In the research, details of which are published in the journal Proceedings of the Royal Society, Dr Lehmann and Dr Feldman concentrated on two traits that they imagined might affect societies’ capacity and aptitude for war: bravery and belligerence.
They assumed that tribes with a high proportion of belligerent men would be more likely to attack rival groups, while those with a high proportion of brave men were more likely to win such battles. Both traits, however, also increased the chances of death.
While neither of these qualities is controlled by a single gene, the scientists imagined the emergence of single genetic variants that promoted one trait or the other.

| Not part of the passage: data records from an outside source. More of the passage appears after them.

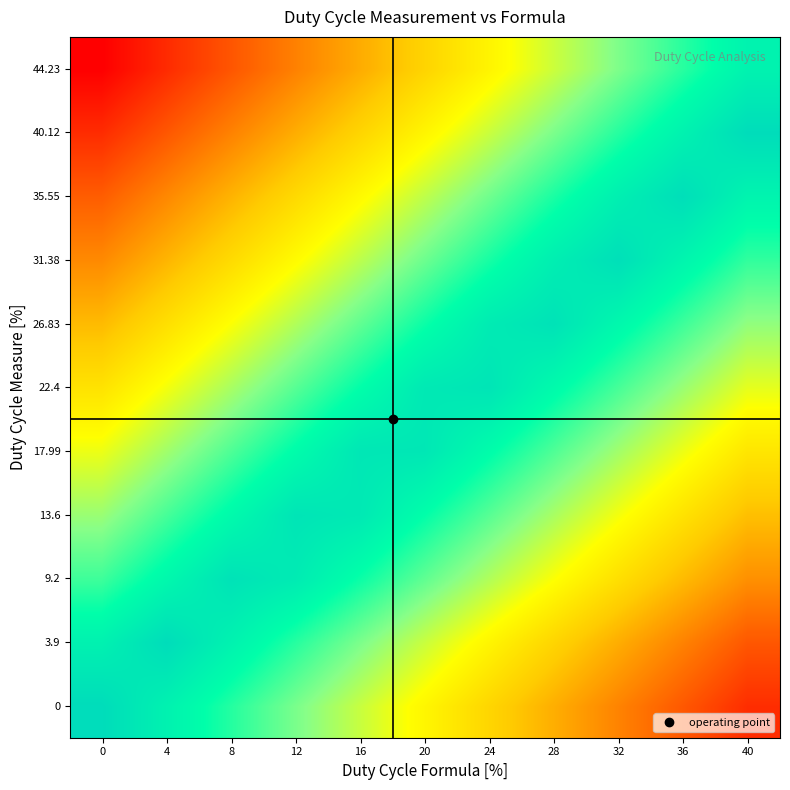

Reading left to right, what are all the values shown in this chart?

0: 0=0.0	4=4.0	8=8.0	12=12.0	16=16.0	20=20.0	24=24.0	28=28.0	32=32.0	36=36.0	40=40.0
3.9: 0=3.9	4=0.1	8=4.1	12=8.1	16=12.1	20=16.1	24=20.1	28=24.1	32=28.1	36=32.1	40=36.1
9.2: 0=9.2	4=5.2	8=1.2	12=2.8	16=6.8	20=10.8	24=14.8	28=18.8	32=22.8	36=26.8	40=30.8
13.6: 0=13.6	4=9.6	8=5.6	12=1.6	16=2.4	20=6.4	24=10.4	28=14.4	32=18.4	36=22.4	40=26.4
17.99: 0=18.0	4=14.0	8=10.0	12=6.0	16=2.0	20=2.0	24=6.0	28=10.0	32=14.0	36=18.0	40=22.0
22.4: 0=22.4	4=18.4	8=14.4	12=10.4	16=6.4	20=2.4	24=1.6	28=5.6	32=9.6	36=13.6	40=17.6
26.83: 0=26.8	4=22.8	8=18.8	12=14.8	16=10.8	20=6.8	24=2.8	28=1.2	32=5.2	36=9.2	40=13.2
31.38: 0=31.4	4=27.4	8=23.4	12=19.4	16=15.4	20=11.4	24=7.4	28=3.4	32=0.6	36=4.6	40=8.6
35.55: 0=35.5	4=31.5	8=27.5	12=23.5	16=19.5	20=15.5	24=11.5	28=7.5	32=3.5	36=0.5	40=4.5
40.12: 0=40.1	4=36.1	8=32.1	12=28.1	16=24.1	20=20.1	24=16.1	28=12.1	32=8.1	36=4.1	40=0.1
44.23: 0=44.2	4=40.2	8=36.2	12=32.2	16=28.2	20=24.2	24=20.2	28=16.2	32=12.2	36=8.2	40=4.2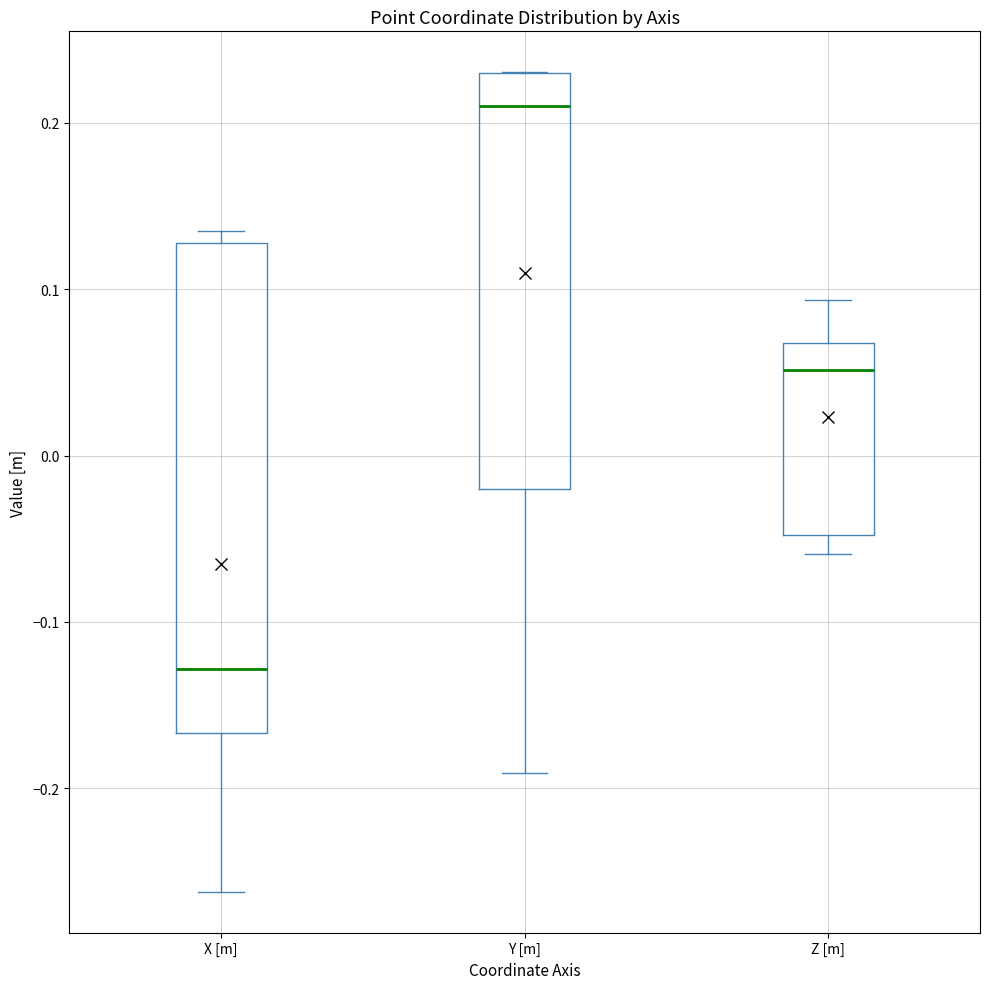

Reading left to right, read every box against the y-axis: the position of its median line, the range the box covers, and the ends of its whiskers. The values are not printed on the chart, so give them approximately, as read against the axis.

X [m]: median -0.13, box -0.17 to 0.13, whiskers -0.26 to 0.14
Y [m]: median 0.21, box -0.02 to 0.23, whiskers -0.19 to 0.23
Z [m]: median 0.05, box -0.05 to 0.07, whiskers -0.06 to 0.09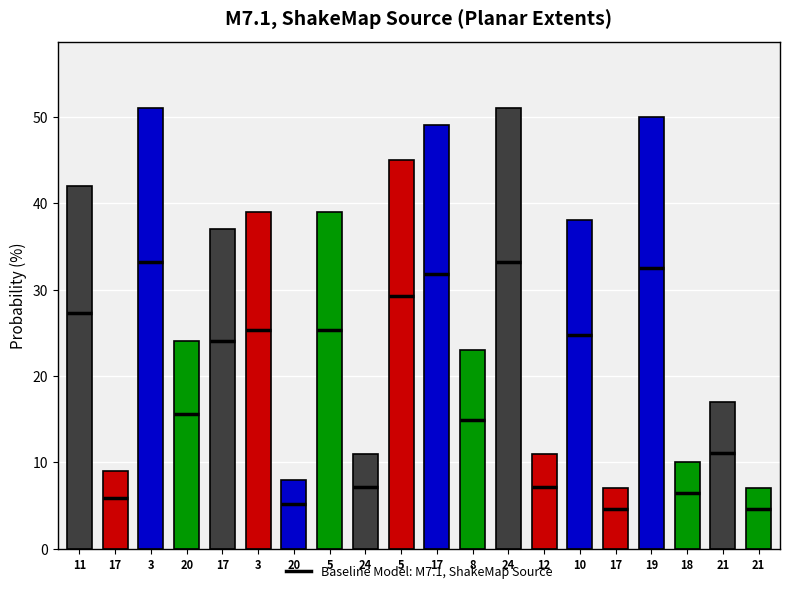

Count the number of data series in this chart.

1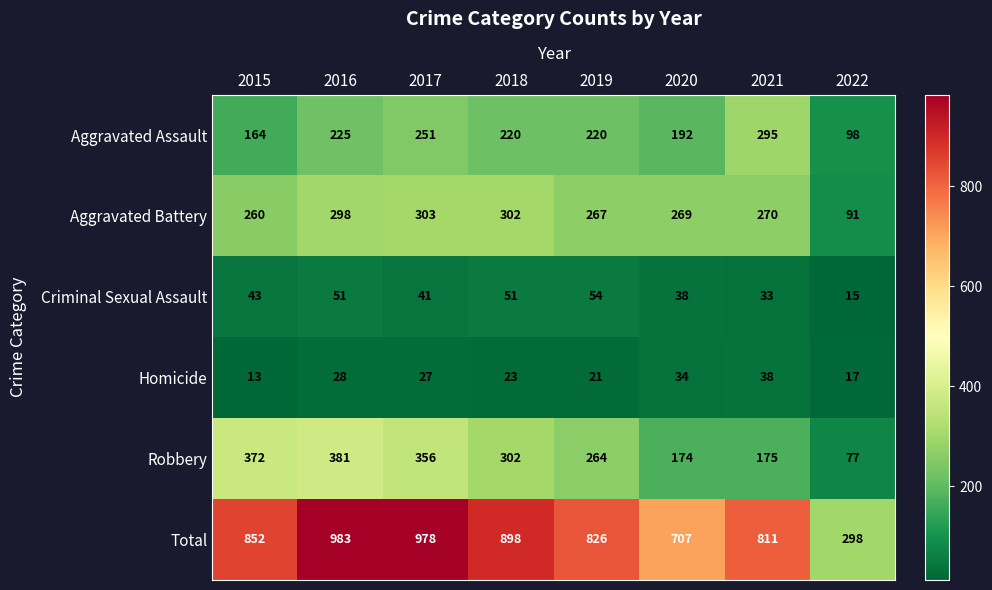

At how many categories does at least one series exceed 342?

7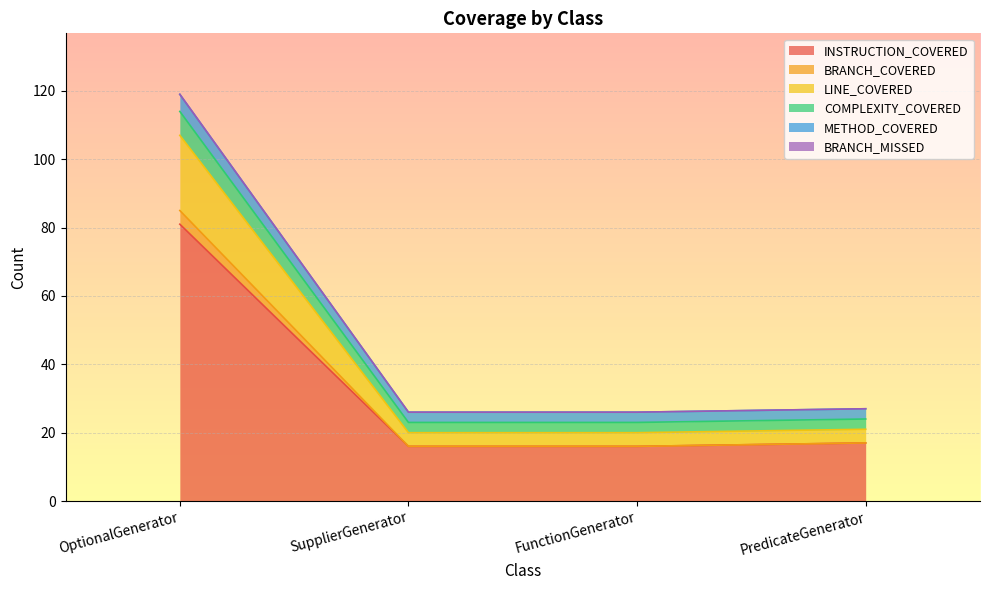

At which label does INSTRUCTION_COVERED reach its peak?

OptionalGenerator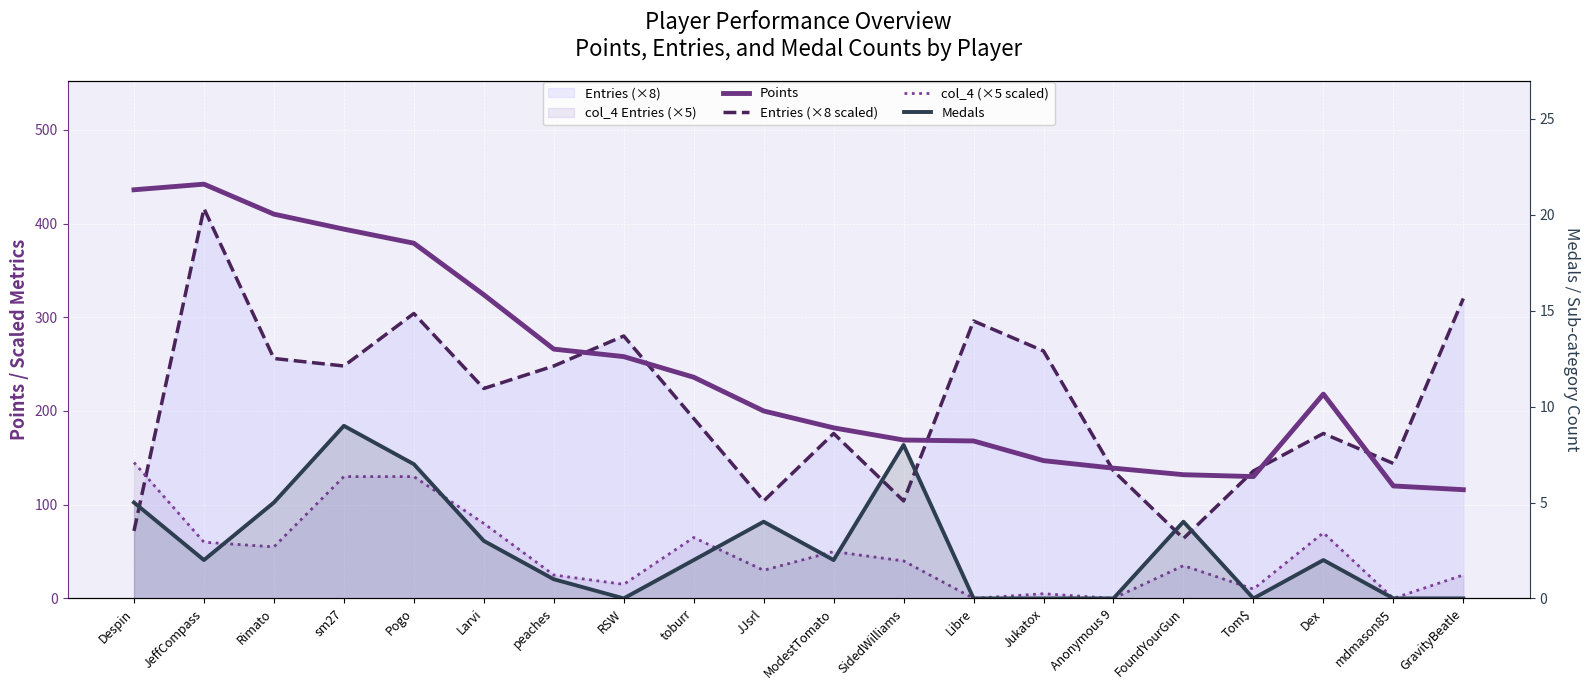

What is the sum of all Medals values?

54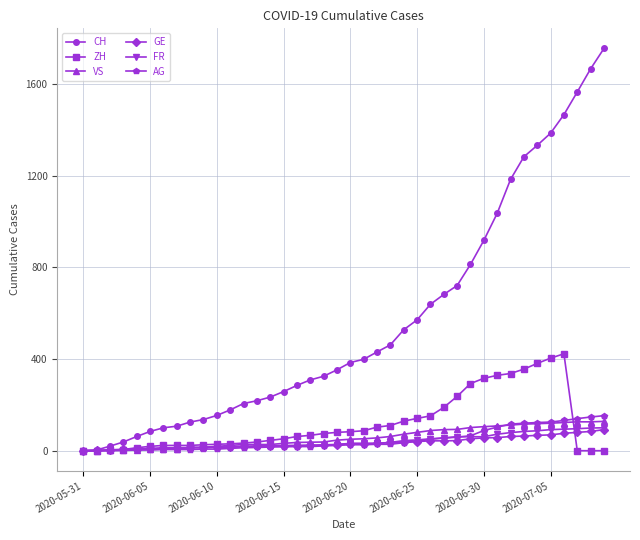

Which series has the largest total across all categories?

CH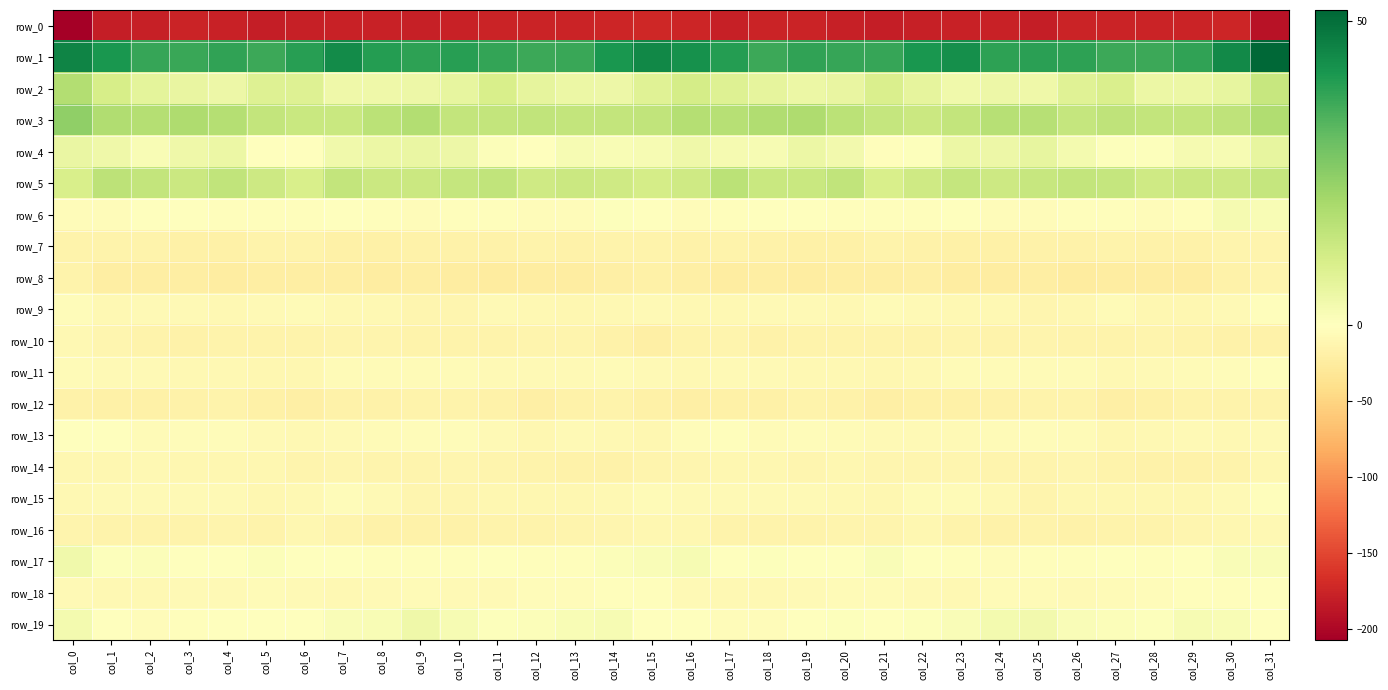

Which series changed the most between col_5 and col_26?

row_12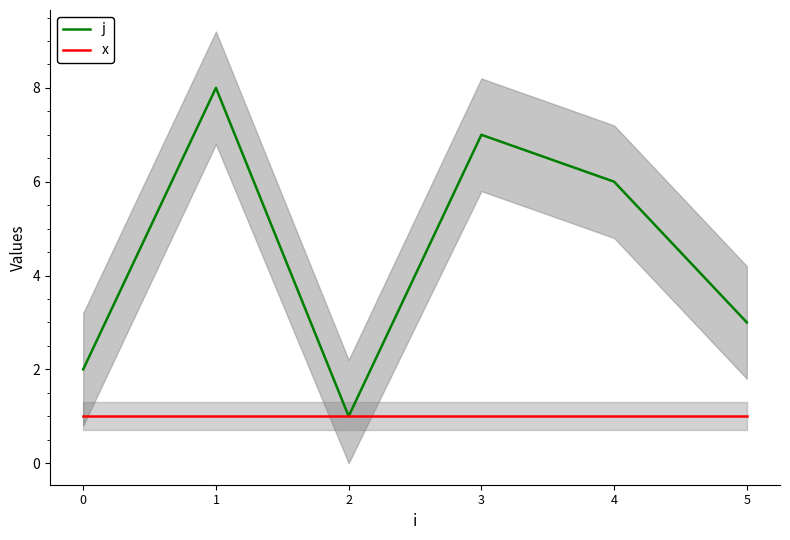

Reading right to left, transcribe all the data shown in this chart.

j: 5=3	4=6	3=7	2=1	1=8	0=2
x: 5=1	4=1	3=1	2=1	1=1	0=1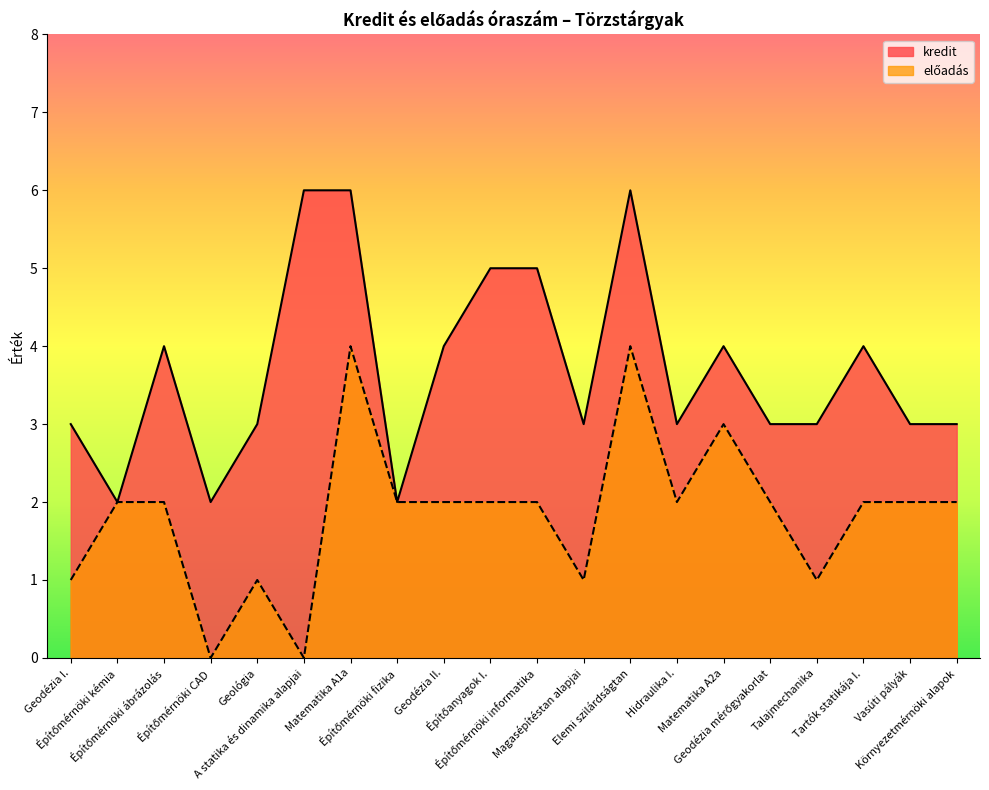

At how many categories does at least one series exceed 0?

20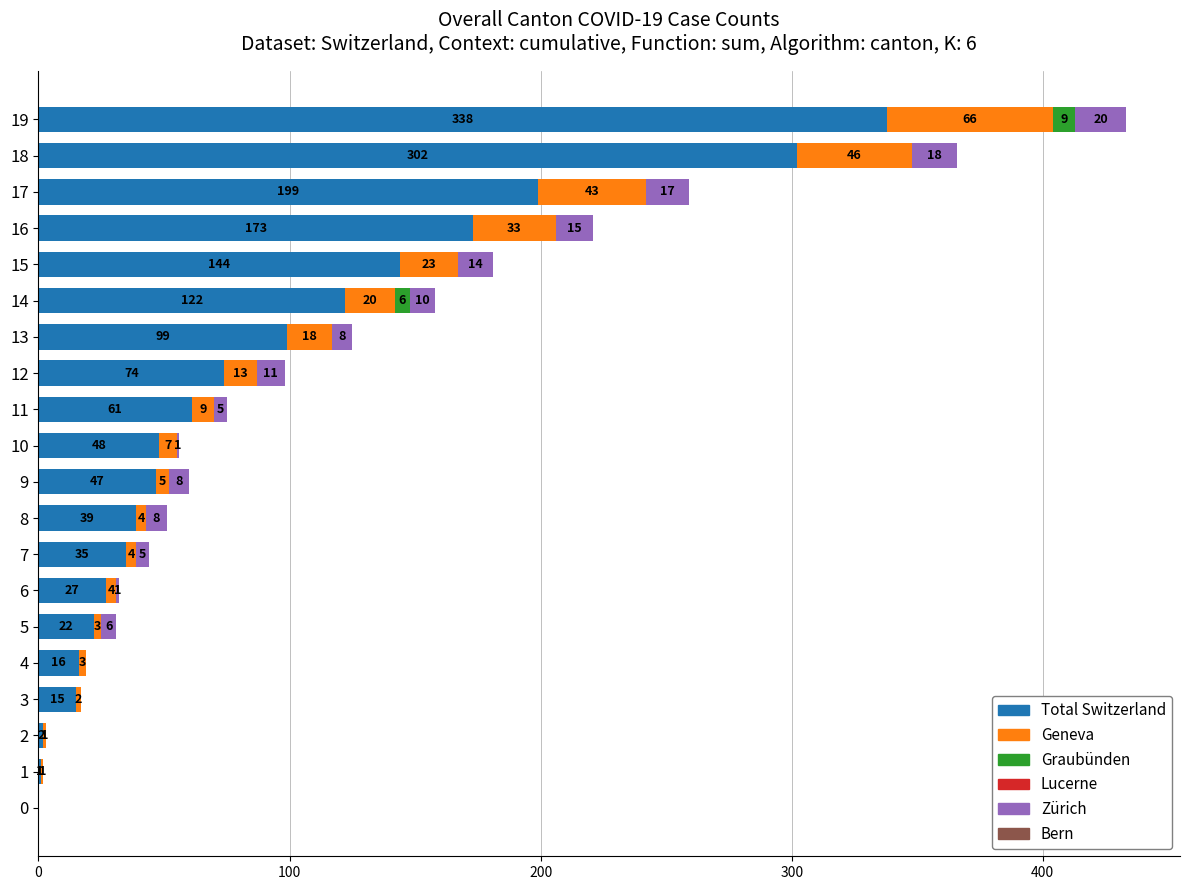

Count the number of data series in this chart.

4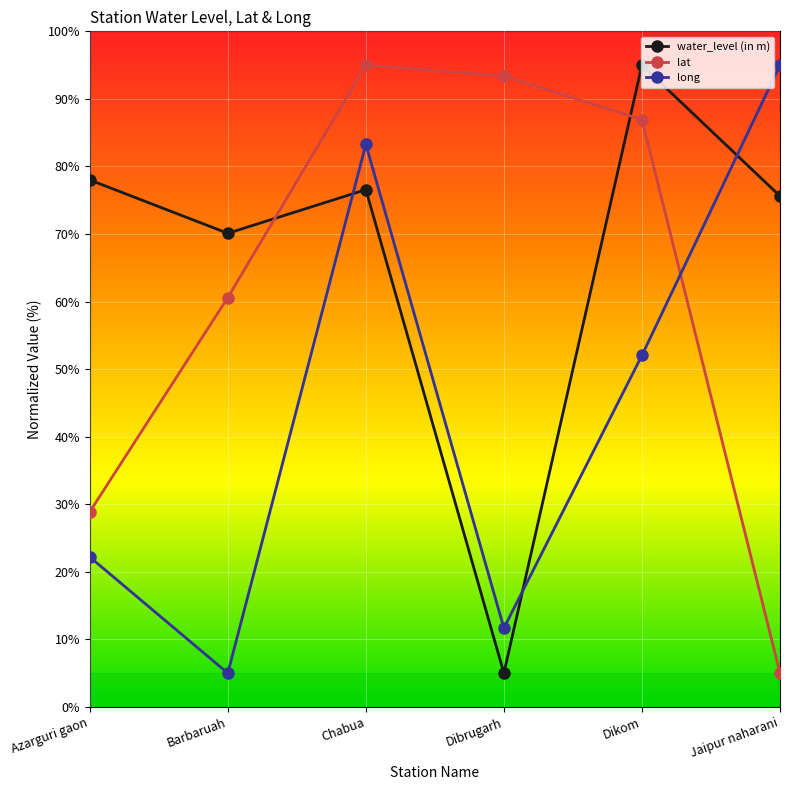

What is the label of the 5th point from the left?

Dikom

The multiple genes that influence bravery or belligerence can be assumed to have evolved in a similar way.
The scientists concentrated on the likely effects among small bands of hunter-gatherers, living in an environment in which rival groups competed intensely for food and shelter.
It is thought that people have lived in such groups for most of our evolutionary history, and that these conditions are thus the main ones that have influenced the development of the human brain and temperament.
The model demonstrated that belligerence or bravery genes could spread quite rapidly, despite the increased risk of death, if the conquest of neighbouring tribes brought a group one of two significant advantages. The first was increased opportunities for men to have sex and father offspring, in this case through capturing the women of a defeated tribe. The second was the capture of extra territory, or other material resources.
While the findings do not explain the emergence of belligerence or bravery, or shed any light on what the genes that might affect these traits might be, they do show a mechanism by which they could have evolved.
“We show that the selective pressure on these two traits can be substantial even in groups of large size, and that they may be driven by two independent, reproduction-enhancing resources: additional mates for males and additional territory (or resources) for females,” the scientists said.